The James Webb Space Telescope, an international project led by NASA with its partners ESA (European Space Agency) and the Canadian Space Agency, will be successor to NASA's Hubble Space Telescope.

The US space agency believes that the when launched the Webb will be the world's most powerful space telescope ever built, serving thousands of astronomers worldwide.

As part of an international agreement with the ESA to provide a desired launch window one year prior to launch, NASA recently performed a routine schedule assessment to ensure launch preparedness and determined a launch schedule change was necessary.

The careful analysis took into account the remaining tasks that needed to be completed, the lessons learned from unique environmental testing of the telescope and science instruments at NASA's Goddard Space Flight Center in Greenbelt, Maryland, and the current performance rates of integrating the spacecraft element.

NASA said testing of the telescope and science instruments continues to go well and on schedule at its Johnson Space Center in Houston, Texas.

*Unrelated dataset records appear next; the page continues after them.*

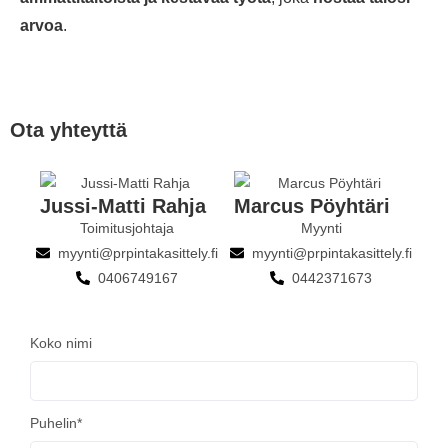
arvoa
.
Ota yhteyttä
Jussi-Matti Rahja
Marcus Pöyhtäri
Toimitusjohtaja
Myynti
myynti@prpintakasittely.fi
myynti@prpintakasittely.fi
0406749167
0442371673
Koko nimi
Puhelin*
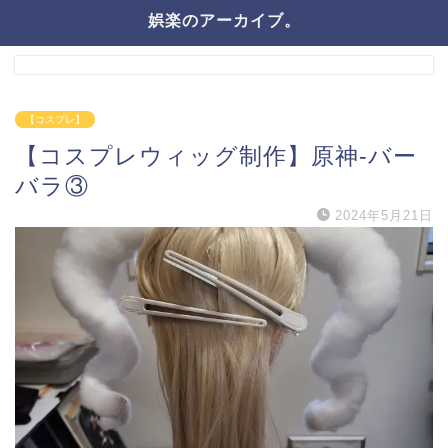
娯楽のアーカイブ。
【コスプレ】
【コスプレウィッグ制作】原神-バー
バラ③
2024年5月21日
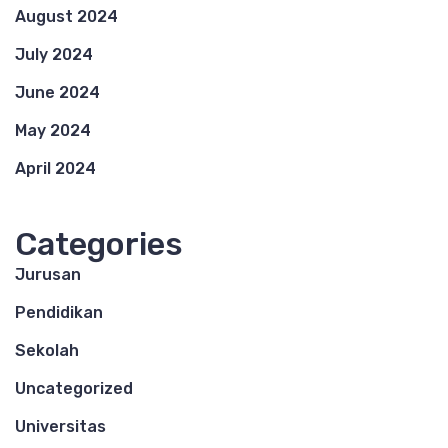
August 2024
July 2024
June 2024
May 2024
April 2024
Categories
Jurusan
Pendidikan
Sekolah
Uncategorized
Universitas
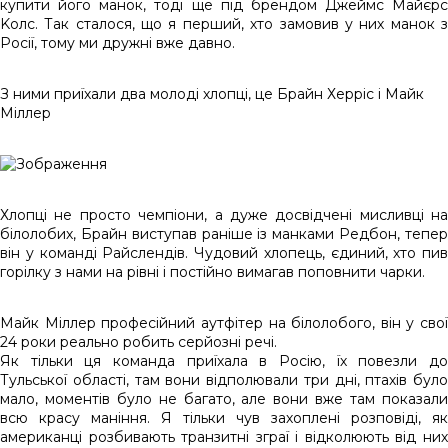
купити його манок, тоді ще під брендом Джеймс Майєрс
Kолс. Так сталося, що я перший, хто замовив у них манок з
Росії, тому ми дружні вже давно.
З ними приїхали два молоді хлопці, це Брайн Херріс і Майк
Міллер
Хлопці не просто чемпіони, а дуже досвідчені мисливці на
білолобих, Брайн виступав раніше із манками Редбон, тепер
він у команді Райслендів. Чудовий хлопець, єдиний, хто пив
горілку з нами на рівні і постійно вимагав поповнити чарки.
Майк Міллер професійний аутфітер на білолобого, він у свої
24 роки реально робить серйозні речі.
Як тільки ця команда приїхала в Росію, їх повезли до
Тульської області, там вони відполювали три дні, птахів було
мало, моментів було не багато, але вони вже там показали
всю красу маніння. Я тільки чув захоплені розповіді, як
американці розбивають транзитні зграї і відколюють від них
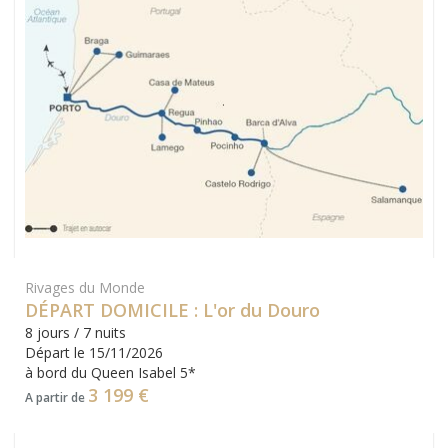
Rivages du Monde
DÉPART DOMICILE : L'or du Douro
8 jours / 7 nuits
Départ le 15/11/2026
à bord du Queen Isabel 5*
3 199 €
A partir de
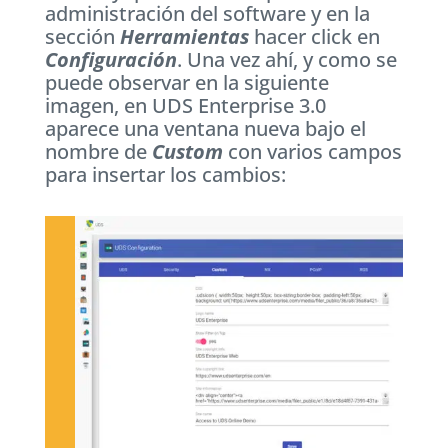
administración del software y en la
sección
Herramientas
hacer click en
Configuración
. Una vez ahí, y como se
puede observar en la siguiente
imagen, en UDS Enterprise 3.0
aparece una ventana nueva bajo el
nombre de
Custom
con varios campos
para insertar los cambios:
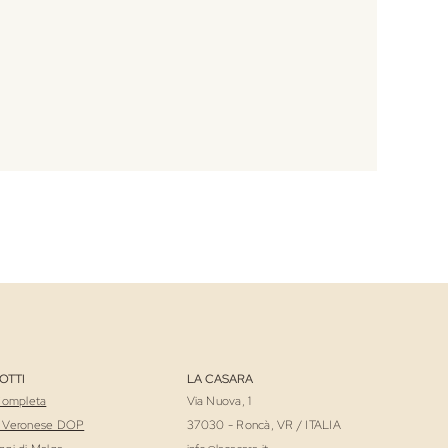
OTTI
LA CASARA
Completa
Via Nuova, 1
 Veronese DOP
37030 - Roncà, VR / ITALIA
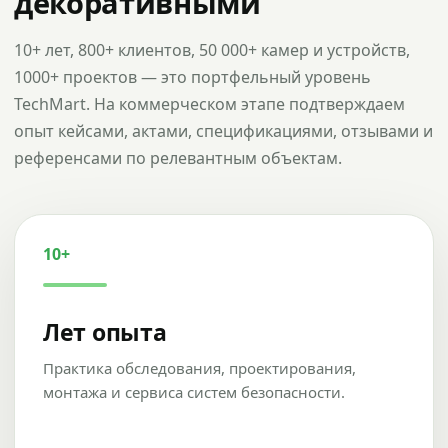
декоративными
10+ лет, 800+ клиентов, 50 000+ камер и устройств,
1000+ проектов — это портфельный уровень
TechMart. На коммерческом этапе подтверждаем
опыт кейсами, актами, спецификациями, отзывами и
референсами по релевантным объектам.
10+
Лет опыта
Практика обследования, проектирования,
монтажа и сервиса систем безопасности.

The spacecraft itself, comprised of the spacecraft bus and sunshield, has experienced delays during its integration and testing at Northrop Grumman in Redondo Beach, California.

The additional environmental testing time of the fully assembled observatory - the telescope and the spacecraft - will ensure that Webb will be fully tested before launching into space, NASA said.

The 6.5-metre diameter infrared-optimised telescope is designed to study an extremely wide range of astrophysical phenomena -- the first stars and galaxies that formed; the atmospheres of nearby planets outside our solar system, known as exoplanets; and objects within our own solar system.